In July of 2006, The Cataracs released Technohop Vol. 1 independently. And in the tradition of so many other Bay Area luminaries, they peddled copies directly from the car trunk – 2,000 units in three months. A month later, the single “Blueberry Afghani”—a hypnotic 808-backed treat featuring The Pack of “Vans” fame—was highlighted as 106 KMEL’s “Download of the Week” and soon made it to the station’s airwaves. The track went to earn critical acclaim from “The Fader,” “XLR8R,” and UK’s “Hip-Hop Connection” and landed a slot on the In School Suspension compilation.

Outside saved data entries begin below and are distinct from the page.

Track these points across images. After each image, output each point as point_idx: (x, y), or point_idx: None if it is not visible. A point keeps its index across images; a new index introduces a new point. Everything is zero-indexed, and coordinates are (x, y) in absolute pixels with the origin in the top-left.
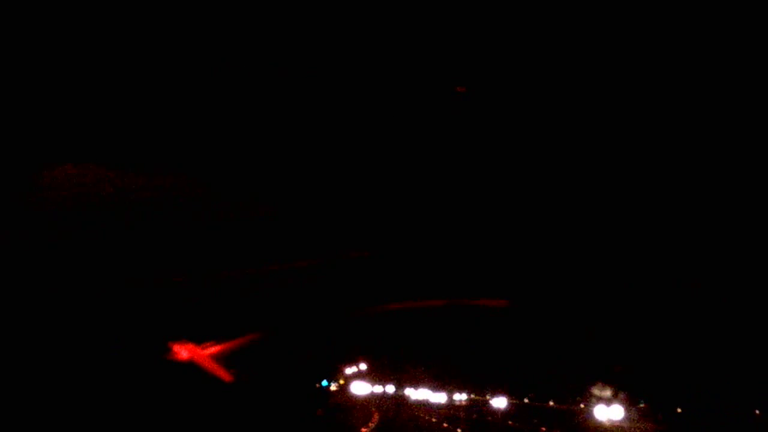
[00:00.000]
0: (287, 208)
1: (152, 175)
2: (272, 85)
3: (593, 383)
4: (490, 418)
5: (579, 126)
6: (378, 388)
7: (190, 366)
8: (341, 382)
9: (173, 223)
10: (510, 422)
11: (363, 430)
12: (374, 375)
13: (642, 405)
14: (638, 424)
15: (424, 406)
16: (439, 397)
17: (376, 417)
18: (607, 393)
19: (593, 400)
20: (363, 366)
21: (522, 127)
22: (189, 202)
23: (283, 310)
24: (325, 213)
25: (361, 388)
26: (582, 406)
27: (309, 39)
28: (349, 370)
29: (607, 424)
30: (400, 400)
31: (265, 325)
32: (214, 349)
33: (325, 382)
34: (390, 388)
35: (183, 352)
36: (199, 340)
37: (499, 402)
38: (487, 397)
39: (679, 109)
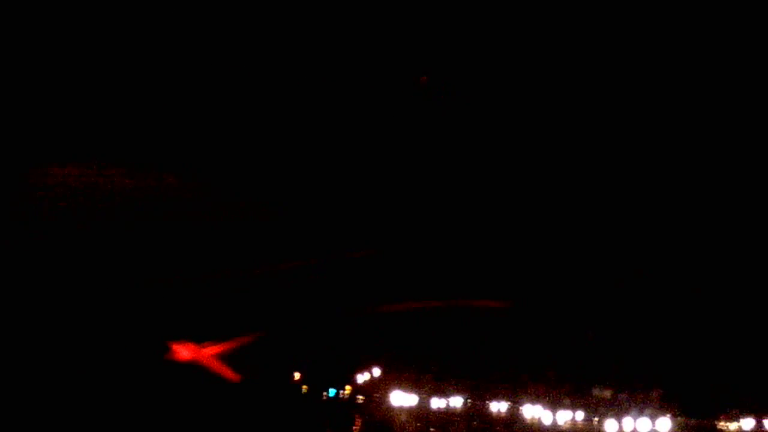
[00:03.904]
0: (287, 207)
1: (152, 175)
2: (272, 86)
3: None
4: None
5: (581, 126)
6: (439, 402)
7: (192, 366)
8: (348, 389)
9: (173, 222)
10: None
11: None
12: (424, 382)
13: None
14: None
15: None
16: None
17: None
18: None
19: None
20: (376, 371)
21: (523, 128)
22: (189, 202)
23: (283, 310)
24: (325, 213)
25: (403, 400)
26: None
27: (307, 40)
28: (369, 376)
29: None
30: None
31: (265, 324)
32: (215, 349)
33: (332, 392)
34: (456, 401)
35: (184, 352)
36: (199, 339)
37: None
38: None
39: (674, 107)
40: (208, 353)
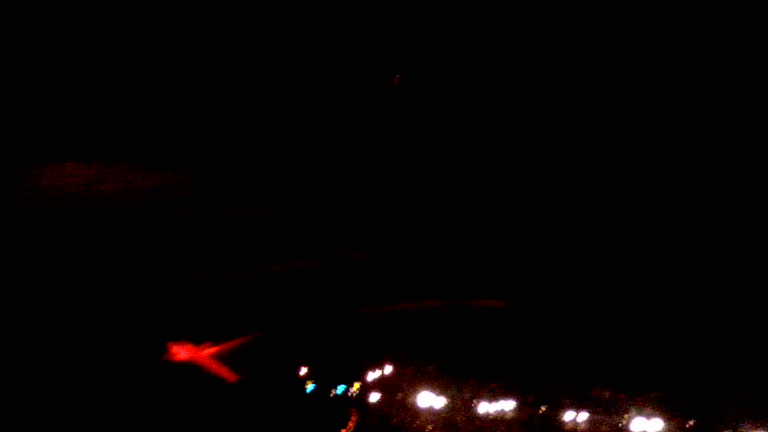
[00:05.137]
0: (287, 208)
1: (152, 174)
2: (273, 87)
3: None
4: None
5: (579, 125)
6: (488, 406)
7: (189, 367)
8: (356, 386)
9: (173, 222)
10: None
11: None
12: (456, 380)
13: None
14: None
15: None
16: None
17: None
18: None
19: None
20: (388, 369)
21: (521, 128)
22: (189, 202)
23: (283, 310)
24: (325, 213)
25: (432, 402)
26: None
27: (309, 41)
28: (380, 374)
29: None
30: None
31: (265, 325)
32: (213, 350)
33: (341, 389)
34: (507, 404)
35: (182, 352)
36: (198, 340)
37: None
38: None
39: (673, 105)
40: (206, 354)
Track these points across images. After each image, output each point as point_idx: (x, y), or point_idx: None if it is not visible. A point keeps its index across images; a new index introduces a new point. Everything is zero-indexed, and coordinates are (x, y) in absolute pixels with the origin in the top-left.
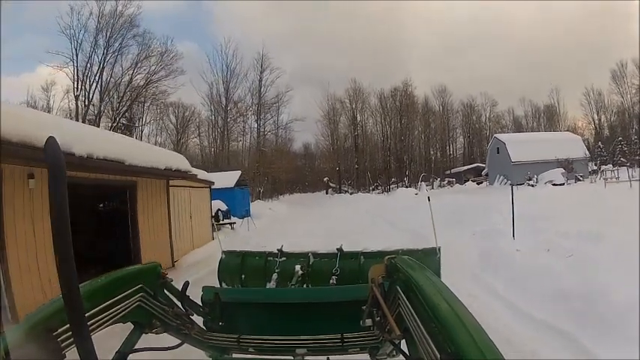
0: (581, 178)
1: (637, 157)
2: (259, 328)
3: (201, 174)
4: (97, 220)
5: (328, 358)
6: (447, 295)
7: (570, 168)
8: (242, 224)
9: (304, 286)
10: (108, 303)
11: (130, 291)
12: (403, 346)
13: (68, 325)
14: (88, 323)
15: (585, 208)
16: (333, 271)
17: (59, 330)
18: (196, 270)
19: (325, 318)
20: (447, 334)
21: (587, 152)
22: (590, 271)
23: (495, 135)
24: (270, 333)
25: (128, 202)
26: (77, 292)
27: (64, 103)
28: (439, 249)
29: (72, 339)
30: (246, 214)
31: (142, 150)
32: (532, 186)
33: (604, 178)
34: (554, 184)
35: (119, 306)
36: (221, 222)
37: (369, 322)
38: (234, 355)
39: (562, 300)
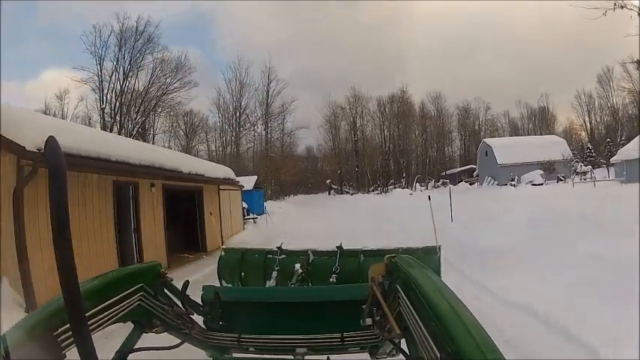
0: (562, 179)
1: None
2: (259, 328)
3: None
4: (182, 213)
5: (328, 357)
6: (447, 294)
7: (552, 169)
8: (261, 219)
9: (304, 284)
10: (108, 303)
11: (130, 290)
12: (403, 345)
13: (68, 325)
14: (88, 323)
15: (518, 202)
16: (333, 269)
17: (59, 330)
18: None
19: (325, 317)
20: (447, 333)
21: (569, 154)
22: (475, 234)
23: (484, 139)
24: (270, 332)
25: (196, 201)
26: (77, 291)
27: (77, 111)
28: (439, 248)
29: (72, 339)
30: (262, 211)
31: (203, 164)
32: (514, 186)
33: (583, 179)
34: (533, 184)
35: (119, 305)
36: (247, 217)
37: (369, 321)
38: (235, 355)
39: (457, 247)
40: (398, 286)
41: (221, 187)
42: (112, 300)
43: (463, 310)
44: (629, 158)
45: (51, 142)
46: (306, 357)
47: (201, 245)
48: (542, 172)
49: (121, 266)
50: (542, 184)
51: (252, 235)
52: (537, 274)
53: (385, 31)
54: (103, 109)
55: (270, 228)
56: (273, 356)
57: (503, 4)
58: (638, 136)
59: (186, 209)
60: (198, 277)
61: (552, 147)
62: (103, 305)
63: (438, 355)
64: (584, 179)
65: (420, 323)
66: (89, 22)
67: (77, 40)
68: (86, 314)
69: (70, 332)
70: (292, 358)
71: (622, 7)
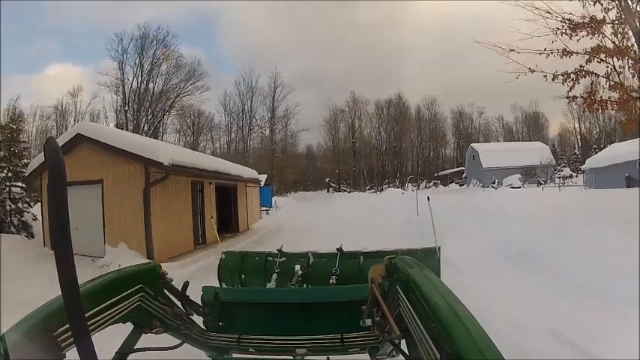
0: (543, 183)
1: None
2: (259, 328)
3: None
4: (222, 202)
5: (328, 358)
6: (446, 294)
7: (533, 174)
8: (271, 211)
9: (304, 286)
10: (108, 303)
11: (129, 291)
12: (403, 346)
13: (68, 325)
14: (88, 323)
15: (485, 201)
16: (333, 270)
17: (59, 330)
18: (262, 231)
19: (325, 318)
20: (446, 333)
21: (548, 160)
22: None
23: (471, 144)
24: (270, 333)
25: (232, 194)
26: (77, 292)
27: (89, 108)
28: (439, 249)
29: (72, 339)
30: (270, 205)
31: (237, 167)
32: (495, 188)
33: (562, 183)
34: (512, 187)
35: (119, 306)
36: (261, 209)
37: (368, 322)
38: (234, 355)
39: (419, 229)
40: (398, 287)
41: (247, 184)
42: (111, 300)
43: (463, 310)
44: (596, 166)
45: (51, 142)
46: (306, 358)
47: (234, 227)
48: (520, 176)
49: (195, 236)
50: (519, 187)
51: (270, 222)
52: (457, 243)
53: (385, 33)
54: (126, 111)
55: (281, 218)
56: (272, 357)
57: (502, 4)
58: (606, 148)
59: (225, 201)
60: (244, 244)
61: (535, 153)
62: (102, 306)
63: (438, 356)
64: (563, 184)
65: (420, 324)
66: (97, 20)
67: (84, 37)
68: (86, 315)
69: (70, 332)
70: (292, 358)
71: (532, 71)
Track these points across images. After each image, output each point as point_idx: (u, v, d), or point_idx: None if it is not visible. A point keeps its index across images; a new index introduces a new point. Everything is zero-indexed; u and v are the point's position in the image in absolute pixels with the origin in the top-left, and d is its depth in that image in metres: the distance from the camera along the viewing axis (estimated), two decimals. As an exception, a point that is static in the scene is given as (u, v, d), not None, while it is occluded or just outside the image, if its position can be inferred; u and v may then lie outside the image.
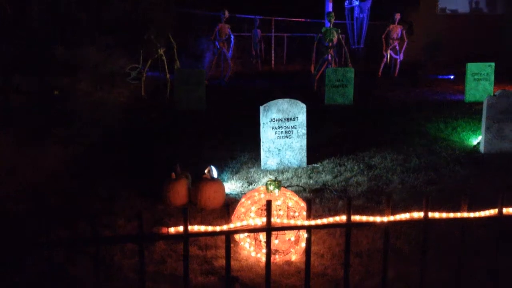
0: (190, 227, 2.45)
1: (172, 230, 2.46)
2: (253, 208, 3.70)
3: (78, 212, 4.42)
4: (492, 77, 9.99)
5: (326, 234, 4.05)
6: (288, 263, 3.64)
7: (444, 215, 2.61)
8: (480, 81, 9.87)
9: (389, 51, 14.84)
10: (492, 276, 2.72)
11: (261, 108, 5.66)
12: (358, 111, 9.28)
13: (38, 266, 3.44)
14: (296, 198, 3.82)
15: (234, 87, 12.83)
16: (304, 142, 5.83)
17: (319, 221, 2.60)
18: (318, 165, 5.84)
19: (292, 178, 5.48)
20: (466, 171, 5.58)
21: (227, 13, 12.61)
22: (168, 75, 10.16)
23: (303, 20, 17.20)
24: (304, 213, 3.78)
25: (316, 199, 4.84)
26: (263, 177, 5.51)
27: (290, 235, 3.67)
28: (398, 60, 15.03)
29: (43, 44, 9.08)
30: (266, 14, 16.86)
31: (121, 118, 8.55)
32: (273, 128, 5.70)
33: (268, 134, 5.71)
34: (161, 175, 4.95)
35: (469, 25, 18.57)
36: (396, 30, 14.78)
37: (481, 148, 6.36)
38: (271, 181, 3.75)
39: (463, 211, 2.60)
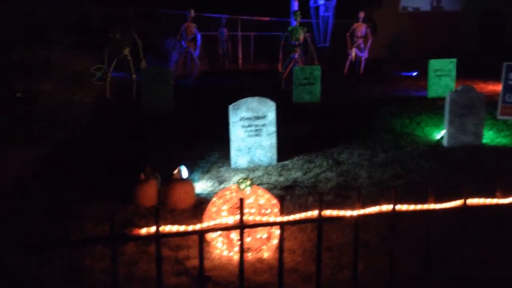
0: (162, 228, 2.43)
1: (143, 231, 2.44)
2: (225, 207, 3.71)
3: (45, 215, 4.32)
4: (454, 73, 10.30)
5: (297, 230, 4.10)
6: (260, 260, 3.66)
7: (412, 207, 2.69)
8: (442, 77, 10.16)
9: (354, 49, 15.08)
10: (459, 262, 2.82)
11: (230, 107, 5.67)
12: (326, 108, 9.40)
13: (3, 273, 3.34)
14: (267, 195, 3.85)
15: (201, 86, 12.76)
16: (274, 140, 5.87)
17: (291, 217, 2.63)
18: (288, 162, 5.89)
19: (262, 176, 5.51)
20: (431, 165, 5.74)
21: (192, 12, 12.53)
22: (134, 75, 10.02)
23: (269, 19, 17.27)
24: (276, 210, 3.81)
25: (287, 196, 4.88)
26: (233, 176, 5.52)
27: (262, 233, 3.69)
28: (363, 58, 15.29)
29: (4, 44, 8.81)
30: (233, 13, 16.84)
31: (87, 120, 8.39)
32: (242, 126, 5.71)
33: (237, 133, 5.72)
34: (131, 177, 4.89)
35: (431, 22, 19.04)
36: (361, 28, 15.03)
37: (445, 142, 6.55)
38: (242, 179, 3.77)
39: (430, 203, 2.68)
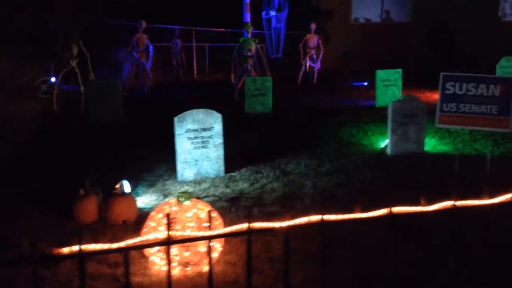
0: (85, 246, 2.37)
1: (66, 250, 2.37)
2: (164, 221, 3.66)
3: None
4: (400, 83, 10.64)
5: (239, 242, 4.09)
6: (200, 274, 3.63)
7: (340, 216, 2.74)
8: (389, 86, 10.48)
9: (307, 60, 15.36)
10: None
11: (176, 119, 5.63)
12: (277, 119, 9.49)
13: None
14: (208, 208, 3.83)
15: (154, 97, 12.64)
16: (221, 151, 5.86)
17: (221, 231, 2.63)
18: (235, 174, 5.89)
19: (209, 188, 5.49)
20: (374, 173, 5.89)
21: (144, 24, 12.43)
22: (82, 88, 9.80)
23: (223, 30, 17.33)
24: (217, 223, 3.81)
25: (232, 207, 4.88)
26: (179, 189, 5.46)
27: (201, 246, 3.66)
28: (316, 68, 15.60)
29: None
30: (187, 24, 16.81)
31: (32, 133, 8.11)
32: (189, 138, 5.68)
33: (184, 145, 5.68)
34: (72, 192, 4.76)
35: (381, 33, 19.66)
36: (313, 40, 15.34)
37: (388, 150, 6.74)
38: (181, 193, 3.74)
39: (356, 212, 2.74)
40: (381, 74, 10.45)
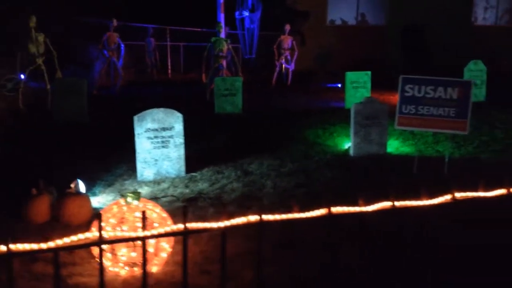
0: (15, 246, 2.33)
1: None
2: (112, 221, 3.63)
3: None
4: (369, 85, 10.75)
5: (192, 242, 4.08)
6: (148, 275, 3.60)
7: (277, 217, 2.75)
8: (358, 88, 10.58)
9: (281, 61, 15.41)
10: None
11: (135, 118, 5.59)
12: (246, 119, 9.49)
13: None
14: (158, 209, 3.81)
15: (125, 96, 12.51)
16: (182, 151, 5.83)
17: (156, 231, 2.62)
18: (196, 174, 5.87)
19: (168, 188, 5.46)
20: (334, 174, 5.94)
21: (115, 22, 12.31)
22: (48, 86, 9.65)
23: (199, 29, 17.27)
24: (169, 222, 3.79)
25: (190, 208, 4.86)
26: (138, 188, 5.42)
27: (149, 247, 3.64)
28: (290, 70, 15.66)
29: None
30: (161, 23, 16.69)
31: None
32: (148, 138, 5.64)
33: (143, 145, 5.64)
34: (25, 191, 4.67)
35: (356, 36, 19.85)
36: (287, 41, 15.40)
37: (351, 152, 6.80)
38: (129, 192, 3.71)
39: (294, 212, 2.76)
40: (350, 76, 10.55)
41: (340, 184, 5.56)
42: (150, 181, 5.65)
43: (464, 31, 19.74)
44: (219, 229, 2.65)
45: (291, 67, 15.60)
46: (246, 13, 13.93)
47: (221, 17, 13.74)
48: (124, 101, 11.79)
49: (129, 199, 3.67)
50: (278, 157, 6.63)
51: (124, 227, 3.60)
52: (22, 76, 10.14)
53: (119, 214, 3.68)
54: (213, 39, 11.61)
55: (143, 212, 2.55)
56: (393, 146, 7.30)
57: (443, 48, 18.86)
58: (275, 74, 15.46)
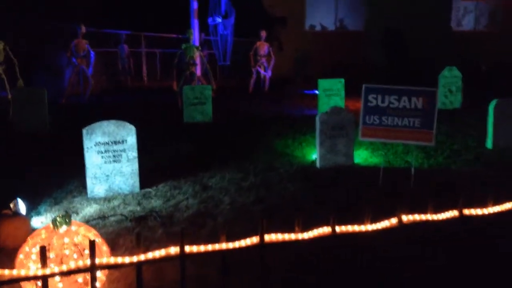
0: None
1: None
2: (35, 250, 3.32)
3: None
4: (343, 92, 10.56)
5: (131, 269, 3.78)
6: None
7: (202, 248, 2.49)
8: (331, 96, 10.38)
9: (257, 68, 15.17)
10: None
11: (84, 131, 5.28)
12: (215, 129, 9.22)
13: None
14: (90, 233, 3.50)
15: (95, 105, 12.16)
16: (135, 166, 5.53)
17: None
18: (151, 190, 5.57)
19: (119, 206, 5.15)
20: (296, 187, 5.68)
21: (83, 28, 11.98)
22: (10, 95, 9.28)
23: (174, 35, 16.97)
24: (105, 248, 3.49)
25: (136, 228, 4.56)
26: (86, 206, 5.11)
27: (78, 277, 3.33)
28: (267, 76, 15.43)
29: None
30: (136, 30, 16.37)
31: None
32: (98, 152, 5.33)
33: (93, 159, 5.33)
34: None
35: (335, 41, 19.72)
36: (263, 47, 15.18)
37: (317, 163, 6.56)
38: (59, 216, 3.40)
39: (222, 242, 2.49)
40: (323, 83, 10.35)
41: (300, 198, 5.30)
42: (100, 198, 5.33)
43: (444, 36, 19.73)
44: (131, 264, 2.38)
45: (268, 74, 15.38)
46: (219, 19, 13.68)
47: (195, 23, 13.47)
48: (92, 110, 11.44)
49: (56, 224, 3.36)
50: (242, 170, 6.36)
51: (51, 254, 3.30)
52: None
53: (47, 240, 3.37)
54: (183, 46, 11.33)
55: (42, 249, 2.26)
56: (362, 156, 7.09)
57: (423, 53, 18.79)
58: (252, 81, 15.22)
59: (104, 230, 4.52)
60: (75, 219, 4.79)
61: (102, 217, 4.82)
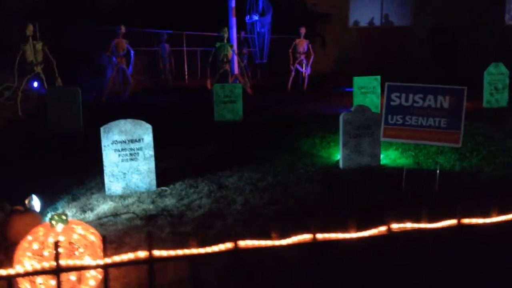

In April of 2007, The Cataracs re-upped with Technohop Vol. 2. This album earned a spot on the ABC News website as their “Pick of the Day” and four out of five “slaps” from influential local authority “The Slap Report.” The lead single, “Casanova,” recorded over 350 spins on stations in the Bay Area and Pacific Northwest.
The Cataracs’ most polished effort to date was last January’s The 13th Grade. The project referenced the transition between high school and college, but it also marked a crossroads where the group’s sound (if not its exuberant lyrical content) reached artistic maturity.
The latest triumph for The Cataracs is KIDS,a mixtape orchestrated by DJ Eleven, a New York City trendsetter who plans to join the group on an upcoming multi-city tour. Thus far, The Cataracs have performed at events such as “Paid in Full 3: The Hella Fresh Fest” alongside notables including Clyde Carson, Traxamillion, and Zion-I.